Brief:
Reproduce the following records verbatim, with the wording and line order unchanged. Omit the pictures from your answer.

── Supplied data ──

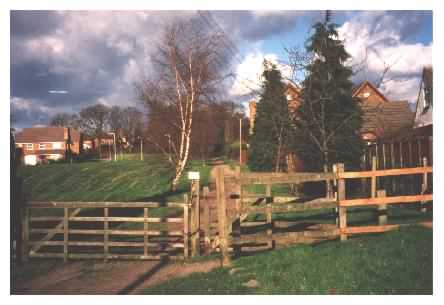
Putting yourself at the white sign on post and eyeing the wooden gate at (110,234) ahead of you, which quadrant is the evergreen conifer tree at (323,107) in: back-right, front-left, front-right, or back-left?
back-right

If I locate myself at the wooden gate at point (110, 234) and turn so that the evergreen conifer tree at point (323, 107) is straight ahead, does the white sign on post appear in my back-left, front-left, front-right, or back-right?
front-right

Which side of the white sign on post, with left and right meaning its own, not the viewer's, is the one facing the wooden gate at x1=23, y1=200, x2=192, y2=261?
right

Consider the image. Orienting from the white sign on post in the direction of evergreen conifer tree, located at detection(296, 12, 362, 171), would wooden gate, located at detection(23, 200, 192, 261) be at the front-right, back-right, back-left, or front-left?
back-left

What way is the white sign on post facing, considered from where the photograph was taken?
facing the viewer

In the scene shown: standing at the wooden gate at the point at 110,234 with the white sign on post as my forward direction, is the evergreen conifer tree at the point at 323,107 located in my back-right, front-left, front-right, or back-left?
front-left

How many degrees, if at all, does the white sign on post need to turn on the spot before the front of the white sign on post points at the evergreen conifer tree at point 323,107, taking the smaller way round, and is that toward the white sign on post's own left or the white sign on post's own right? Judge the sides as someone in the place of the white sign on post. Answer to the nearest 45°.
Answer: approximately 135° to the white sign on post's own left
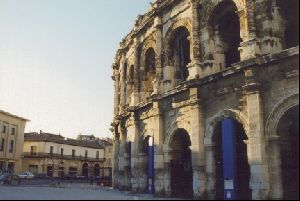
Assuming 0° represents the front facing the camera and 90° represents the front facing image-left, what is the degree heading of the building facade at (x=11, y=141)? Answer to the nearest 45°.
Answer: approximately 315°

───

Written solution:
Putting yourself at the white sign on post and eyeing the wooden gate at (110,234) ahead of you, which quadrant is the evergreen conifer tree at (323,107) in: back-right, front-left, front-right, or back-left?
back-right

If I locate myself at the wooden gate at point (110, 234) and turn so that the evergreen conifer tree at point (323, 107) is straight ahead, does the white sign on post appear in my back-left, front-left, front-right, or back-right?
front-right

Which side of the white sign on post, with left and right meaning its own, not the viewer's, is the one facing the wooden gate at x1=23, y1=200, x2=192, y2=261?
right

Consider the image. Orienting from the white sign on post in the direction of evergreen conifer tree, located at detection(296, 12, 362, 171), would wooden gate, located at detection(23, 200, 192, 261) be at the front-right, back-right, back-left, or front-left?
back-left

What way is the white sign on post facing, considered from where the photograph was taken?
facing the viewer

In the scene shown: standing at the wooden gate at the point at 110,234 with the white sign on post as my forward direction, is the evergreen conifer tree at the point at 323,107 located in my back-right, front-left, front-right, or back-left?
front-left

How many degrees, if at all, does the white sign on post need to turn on the spot before the front of the white sign on post points at the evergreen conifer tree at point 323,107, taking the smaller way round, and is that toward the white sign on post's own left or the white sign on post's own right? Judge the sides as someone in the place of the white sign on post. Answer to the nearest 45°.
Answer: approximately 135° to the white sign on post's own left
Assuming 0° represents the front facing the camera and 90° represents the front facing image-left, what is the degree heading of the building facade at (x=11, y=141)? Answer to the nearest 45°.
Answer: approximately 315°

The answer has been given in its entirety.